Allie Cannington

White queer person smling in their manual wheelchair with short brown hair, round glasses, earirings, and a blazer.

About Allie

Pronouns: She/They

From the Bay Area, Allie Cannington is a white, jewish, queer, disabled activist and organizer. Since gaining access to movements for disability rights and justice over ten years ago, Allie has organized people with disabilities on local, state, and national levels, always centering on people with disabilities who live at the margins, including LGBTQIA, Black, Indigenous, people of color, low/no income, and youth with disabilities. As Senior Manager, Allie leads The Kelsey’s policy and advocacy efforts to advance disability-forward housing solutions at state and federal levels. Across all policy change efforts, Allie works to ensure that the change we create is co-led by diverse and multiply marginalized disabled people. Within and outside of The Kelsey, Allie’s work is ultimately dedicated to unveiling everyone’s proximity to disability and to fueling justice movements that are intersectional, sustainable, and intergenerational.

What part of The Kelsey’s mission are you proudest to be part of / support?

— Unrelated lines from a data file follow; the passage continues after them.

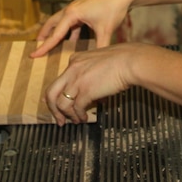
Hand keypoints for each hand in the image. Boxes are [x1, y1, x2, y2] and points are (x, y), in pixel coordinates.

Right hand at [30, 0, 132, 57]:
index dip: (44, 47)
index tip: (33, 54)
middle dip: (44, 36)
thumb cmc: (113, 8)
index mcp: (72, 14)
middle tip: (37, 48)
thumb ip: (99, 47)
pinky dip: (69, 32)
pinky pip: (71, 22)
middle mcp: (71, 10)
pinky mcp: (83, 9)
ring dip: (55, 32)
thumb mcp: (105, 31)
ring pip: (60, 22)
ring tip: (50, 44)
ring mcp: (76, 8)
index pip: (55, 34)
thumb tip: (95, 63)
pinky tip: (72, 41)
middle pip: (51, 24)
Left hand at [44, 43, 181, 124]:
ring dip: (68, 115)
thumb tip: (88, 93)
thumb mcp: (99, 62)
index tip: (57, 105)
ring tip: (76, 121)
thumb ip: (90, 74)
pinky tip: (84, 118)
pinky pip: (76, 108)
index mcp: (74, 60)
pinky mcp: (86, 90)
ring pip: (61, 103)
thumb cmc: (121, 61)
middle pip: (51, 93)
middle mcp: (71, 69)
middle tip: (59, 120)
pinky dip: (79, 116)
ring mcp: (77, 80)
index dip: (56, 95)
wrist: (130, 61)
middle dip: (53, 109)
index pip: (59, 81)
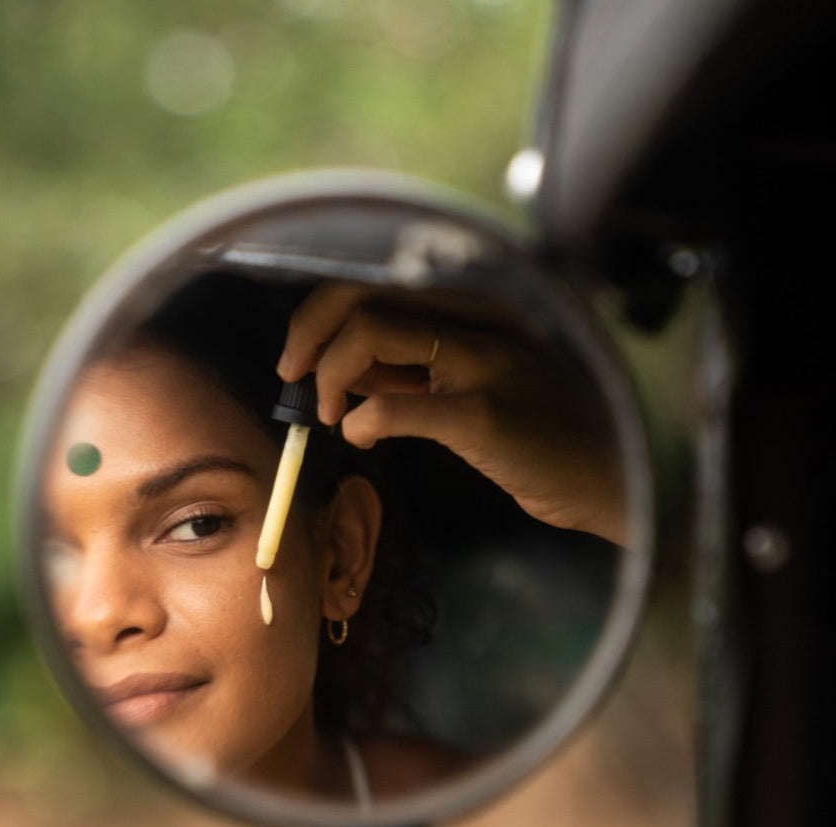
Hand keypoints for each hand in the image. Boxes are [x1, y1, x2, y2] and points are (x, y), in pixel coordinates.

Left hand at [277, 283, 625, 545]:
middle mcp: (479, 316)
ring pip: (369, 334)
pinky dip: (360, 421)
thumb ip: (413, 365)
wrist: (606, 474)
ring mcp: (485, 361)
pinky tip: (362, 437)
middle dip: (307, 334)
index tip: (299, 357)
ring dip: (328, 377)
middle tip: (294, 377)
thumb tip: (343, 367)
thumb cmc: (538, 430)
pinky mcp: (485, 414)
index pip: (375, 278)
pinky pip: (394, 407)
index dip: (320, 314)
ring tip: (331, 413)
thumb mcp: (473, 380)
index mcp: (474, 302)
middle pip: (360, 293)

It’s hard to pinpoint just one part of The Kelsey’s mission that I am most proud of, but a core element to our work is to co-create disability-forward housing solutions for people with and without disabilities. As a disabled person, I’m proud to be a part of a team that is grounded in partnership across disability and ability, truly emphasizing that we are stronger together than apart. Additionally, our dual mission approach to creating on-the-ground housing (a model that has never been done before) that directly informs our policy and organizing, and vice versa, strategically positions us to create the necessary cultural and policy change so that more affordable, accessible, and inclusive housing can become the norm.

What does it mean to you to be Disability-Forward? Why does it matter?

To me, Disability-forward means that we put access, inclusion, and people with all types of disabilities, particularly Black, Indigenous, and people of color with disabilities, at the forefront of our work and by doing so, everyone can and will benefit. Disability-forward is an approach and a practice, not an end-point, giving us the opportunities to reimagine how we design communities and create change.